WEST LOOP — Chicago's booming tech sector has gained national attention this year, and Ald. Michele Smith (43rd) is working to protect startups and small businesses from patent trolls.
Smith, who was the head of Navistar's intellectual property department before being elected alderman, hosted elected officials, business owners and victims of patent trolls for a roundtable Friday to drum up support for Congressional action against patent trolls.
"Here we are trying to promote Chicago as one of the most tech-friendly cities in the United States, a lot of people put a lot of resources into it and the resources that are put into it are really hampered," Smith said.
Paul Biasco discusses how patent trolls are affecting local businesses:
The discussion focused on the negative impact of patent trolls, described as shell companies that hold portfolios of patents without innovating or inventing, and sue those companies that do.
Chicago entrepreneur Peter Braxton who developed an app called Jump Rope, gave a first-hand account of battling a patent troll for 2½ years.
Braxton's app lets users who are tired of waiting in long lines at nightclubs, museums or restaurants cut the line for a fee.

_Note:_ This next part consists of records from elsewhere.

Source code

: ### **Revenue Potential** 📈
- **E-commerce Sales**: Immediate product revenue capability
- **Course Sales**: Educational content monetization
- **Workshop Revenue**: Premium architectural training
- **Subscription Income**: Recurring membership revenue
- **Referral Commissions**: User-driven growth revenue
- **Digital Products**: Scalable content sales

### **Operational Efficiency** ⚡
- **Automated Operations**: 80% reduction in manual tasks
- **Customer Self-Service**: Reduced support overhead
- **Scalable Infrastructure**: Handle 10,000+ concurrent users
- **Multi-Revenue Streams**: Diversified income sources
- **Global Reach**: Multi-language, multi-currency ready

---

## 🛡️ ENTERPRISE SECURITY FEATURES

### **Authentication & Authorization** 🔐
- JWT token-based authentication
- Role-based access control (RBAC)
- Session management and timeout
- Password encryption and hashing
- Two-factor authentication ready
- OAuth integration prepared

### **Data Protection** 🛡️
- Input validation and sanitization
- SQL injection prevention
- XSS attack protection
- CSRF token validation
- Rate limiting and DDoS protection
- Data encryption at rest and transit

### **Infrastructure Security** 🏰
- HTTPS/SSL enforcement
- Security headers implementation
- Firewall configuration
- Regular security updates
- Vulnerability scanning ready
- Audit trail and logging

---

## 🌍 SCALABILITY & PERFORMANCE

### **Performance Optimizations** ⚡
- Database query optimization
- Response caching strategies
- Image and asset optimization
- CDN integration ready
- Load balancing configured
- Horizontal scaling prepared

A few months after launching the app in 2012, Braxton was sued by a company that claimed to own a patent over "a method and system to reserving future purchases of goods and services."

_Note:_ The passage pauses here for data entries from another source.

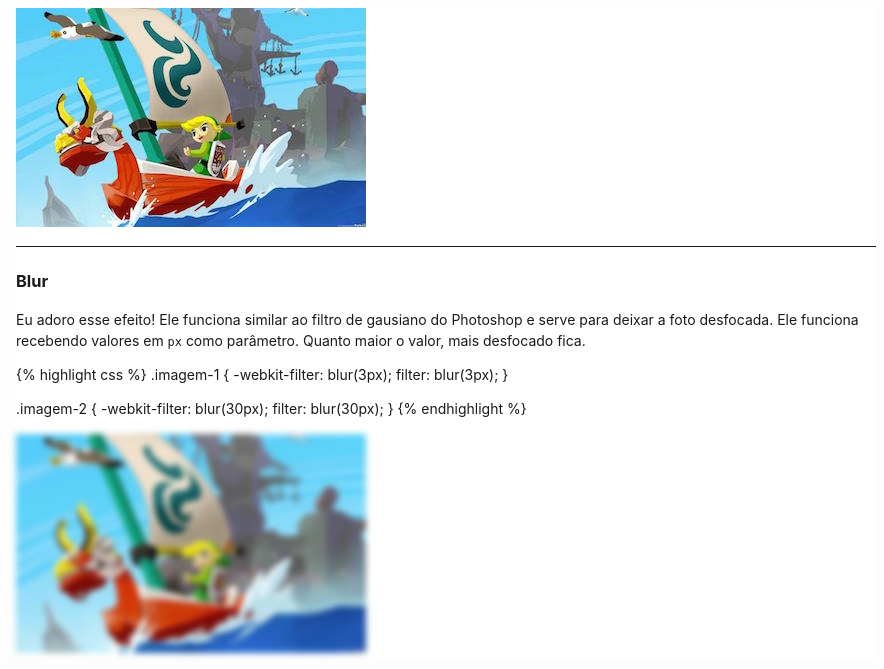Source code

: <img class="sepia-2" src="/assets/img/filtros-css/imagem-exemplo.jpg">

---

### Blur

Eu adoro esse efeito! Ele funciona similar ao filtro de gausiano do Photoshop e serve para deixar a foto desfocada. Ele funciona recebendo valores em `px` como parâmetro. Quanto maior o valor, mais desfocado fica.

{% highlight css %}
.imagem-1 {
    -webkit-filter: blur(3px); 
            filter: blur(3px); 
}

.imagem-2 {
    -webkit-filter: blur(30px); 
            filter: blur(30px); 
}
{% endhighlight %}

<style type="text/css">
 .blur-1 {
    -webkit-filter: blur(3px); 
            filter: blur(3px); 
}

.blur-2 {
    -webkit-filter: blur(30px); 
            filter: blur(30px); 
}   
</style>

<img class="blur-1" src="/assets/img/filtros-css/imagem-exemplo.jpg">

Braxton knew he was in for a lengthy and costly legal battle, and returned all of the capital he had raised.
"Nobody here of my friends and family wanted to buy a lawsuit," he said. "They wanted to buy a business model. They wanted to buy a management team. They wanted to invest in a company."
Last week Braxton won an appeal in the suit against his app, but lost more than two years of time to build his once-promising company.

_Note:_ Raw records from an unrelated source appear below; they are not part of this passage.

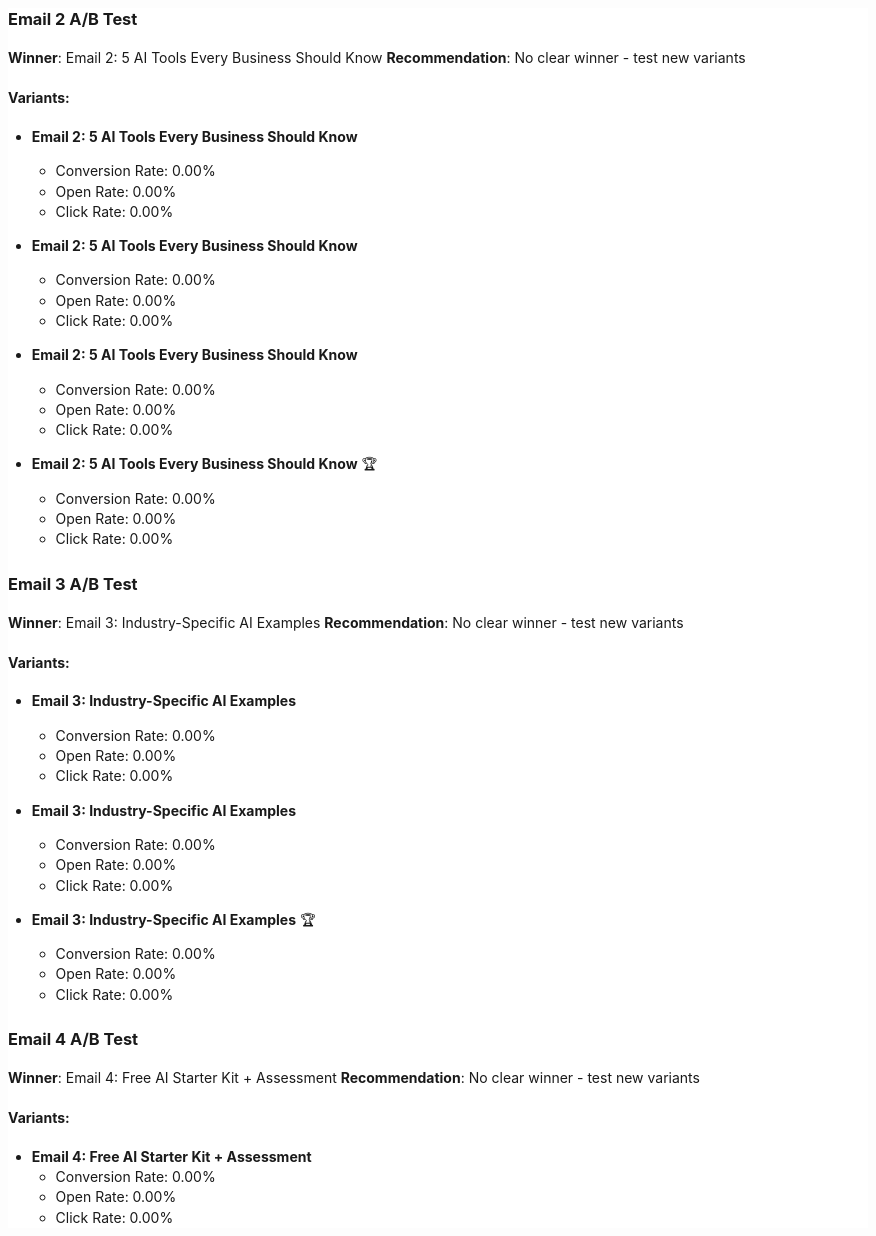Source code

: ### Email 2 A/B Test
**Winner**: Email 2: 5 AI Tools Every Business Should Know
**Recommendation**: No clear winner - test new variants

#### Variants:

- **Email 2: 5 AI Tools Every Business Should Know** 
  - Conversion Rate: 0.00%
  - Open Rate: 0.00%
  - Click Rate: 0.00%

- **Email 2: 5 AI Tools Every Business Should Know** 
  - Conversion Rate: 0.00%
  - Open Rate: 0.00%
  - Click Rate: 0.00%

- **Email 2: 5 AI Tools Every Business Should Know** 
  - Conversion Rate: 0.00%
  - Open Rate: 0.00%
  - Click Rate: 0.00%

- **Email 2: 5 AI Tools Every Business Should Know** 🏆
  - Conversion Rate: 0.00%
  - Open Rate: 0.00%
  - Click Rate: 0.00%

### Email 3 A/B Test
**Winner**: Email 3: Industry-Specific AI Examples
**Recommendation**: No clear winner - test new variants

#### Variants:

- **Email 3: Industry-Specific AI Examples** 
  - Conversion Rate: 0.00%
  - Open Rate: 0.00%
  - Click Rate: 0.00%

- **Email 3: Industry-Specific AI Examples** 
  - Conversion Rate: 0.00%
  - Open Rate: 0.00%
  - Click Rate: 0.00%

- **Email 3: Industry-Specific AI Examples** 🏆
  - Conversion Rate: 0.00%
  - Open Rate: 0.00%
  - Click Rate: 0.00%

### Email 4 A/B Test
**Winner**: Email 4: Free AI Starter Kit + Assessment
**Recommendation**: No clear winner - test new variants

#### Variants:

- **Email 4: Free AI Starter Kit + Assessment** 
  - Conversion Rate: 0.00%
  - Open Rate: 0.00%
  - Click Rate: 0.00%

During the fight Braxton, a former Air Force pilot and later a banker with Credit Suisse, nearly went broke.
"It is absolutely destructive and detrimental to the growth of an innovative company," Braxton said.
It's not only startups facing the issues, according to Aaron Goodman, litigation and intellectual property counsel for Chicago-based Orbitz.
Goodman said the company is consistently facing anywhere from five to more than a dozen cases at any one time and employees are shying away from engaging with the city's tech community because of it.
Orbitz employees are worried to go out and speak about what they are doing with the company because they fear they may make themselves a bigger target for patent trolls.
"There is a concern by our employees that they may say or do something that might be used against us or taken out of context and used against us in a patent case," Goodman said.
A patent scholar at the discussion cited a statistic that of all businesses filing patent suits in 2012, 56 percent were patent aggregators and patent holding companies.
"A troll is an opportunist," said Matthew Sag, a law professor at Loyola University Chicago.
Sag said patent trolls have been high on the agenda of intellectual policy makers and academics for more than a decade, but the problem persists.
Patents "need to be a tool for people to defend the real research investment they have made, not a tool to tax startups and to tax new entrants and to shake down existing players in an industry," Sag said.
Patent reform legislation is expected to be voted on when the U.S. Senate reconvenes the week of April 28.
Representatives from Sen. Dick Durbin's and Sen. Mark Kirk's offices participated in the roundtable, as well as representatives from the offices of Illinois Attorney General Lisa Madigan and U.S. Reps. Tammy Duckworth, Robin Kelly, Brad Schneider and Mike Quigley.
At the state level, patent reform legislation was approved by the state House earlier this month.
State Sen. David Biss (D-Evanston) attended the roundtable and voiced his support for state legislation that would at the least "place another brick in the wall toward building a real solution at the federal level."
“Chicago’s reputation and its future for being a center for high tech is really threatened if we don’t solve this problem," Smith said.